LSDJ (La Sélection du Jour) - International - Le Mexique pourrait sortir gagnant du bouleversement économique mondial - Lundi 14 avril 2025

 



La Sélection Du Jour
14 Avril 2025 - N°2450

International

Le Mexique pourrait sortir gagnant du bouleversement économique mondial

Photo : La présidente mexicaine Claudia Sheinbaum et son ministre de l'Économie Marcelo Ebrard le 15 octobre 2024 Crédits : Shutterstock (photo d'Octavio Hoyos)
La nouvelle politique économique américaine bouleverse la géopolitique mondiale. Les marchés financiers sont anxieux et l'Union européenne comme la Chine cherchent des solutions. Le Mexique – deuxième importateur aux États-Unis après la Chine – se réjouit discrètement. Car ce pays frontalier du géant américain pourrait profiter des bouleversements en cours...

Donald Trump l'avait promis lors de sa campagne : il a en effet annoncé des hausses très lourdes des taxes douanières tous azimuts… Wall Street s'affole, la Chine montre les dents et l'Union européenne cherche des solutions entre des membres qui n'ont pas les mêmes intérêts. Ce « Liberation Day » claironné par Washington a donc jeté la sidération à travers le monde – tout particulièrement dans les pays qui vendent leurs produits aux États-Unis. Le voisin mexicain a été visé par Donald Trump à de nombreuses reprises – accusé de laisser-faire le long de l'immense frontière qui les sépare. Or, le gouvernement mexicain affiche sa satisfaction (voir l'article en lien). Car le Mexique et le Canada, liés aux États-Unis par l'Accord Canada-États-Unis-Mexique (ACEUM) depuis 2020 (qui faisait suite à l'ALENA) ont été largement épargnés par l'offensive de Trump qui annonçait une hausse moyenne des taxes à l'importation de 2% à 29%.

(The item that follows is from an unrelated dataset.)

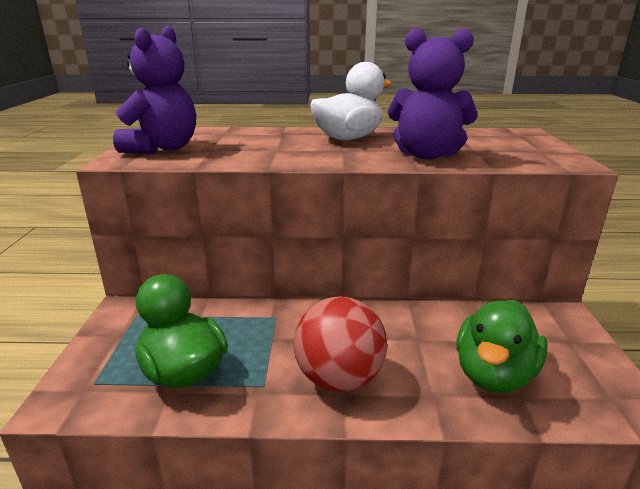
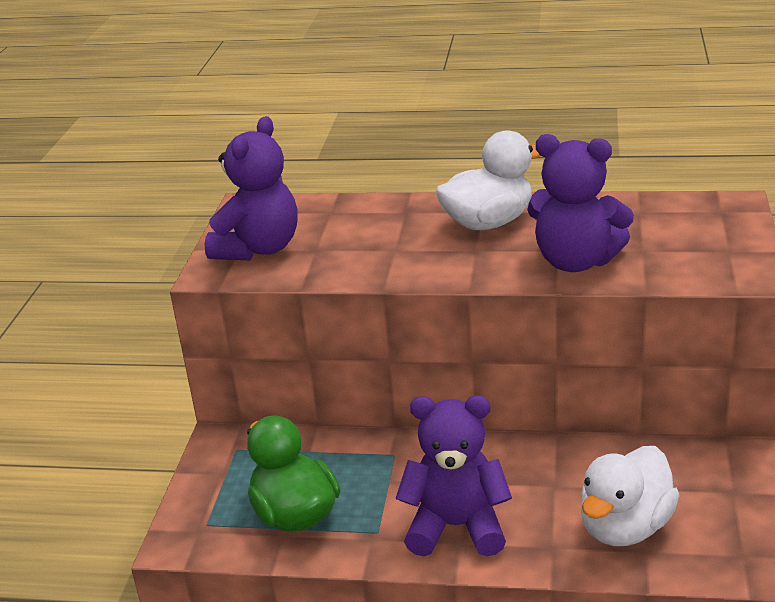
camera: 10 degrees right, 5 degrees up
(339, 378) = (456, 526): red ball -> purple teddy bear
(494, 374) = (625, 527): green duck -> white duck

Les exportations mexicaines échappent donc à cette lourde augmentation. Sauf quelques secteurs importants – non couverts par l'ACEUM – comme l'acier et l'automobile qui restent ciblés avec une taxe de 25%. Mais le gouvernement mexicain discute à bâtons rompus avec la Maison-Blanche pour obtenir un geste sur ces marchés – en affichant sa confiance dont il pourra arracher un accord. Pour Marcelo Ebrard, le ministre de l'Économie et ancien ministre des Affaires étrangères, son pays est le grand gagnant de ce bouleversement global. Le marché américain est en effet – et de loin – le plus riche du monde. Déjà avantagé par sa position géographique et sa main-d'œuvre assez bon marché et abondante, la montée en puissance d'une jeunesse de plus en plus diplômée, le Mexique voit son avantage compétitif fortement creusé par l'offensive commerciale de Donald Trump. « Des 14 accords de libre-échange américains, seul l'ACEUM est épargné », s'est félicité Marcelo Ebrard qui brandit la situation actuelle comme une victoire politique pour la présidente Claudia Sheinbaum. Le couple Sheinbaum-Trump est un attelage étonnant : la présidente élue en 2024 s'affiche comme une radicale de gauche et elle a fait montre d'une réelle habileté en refusant un affrontement perdu d'avance sous la pression constante du très puissant voisin.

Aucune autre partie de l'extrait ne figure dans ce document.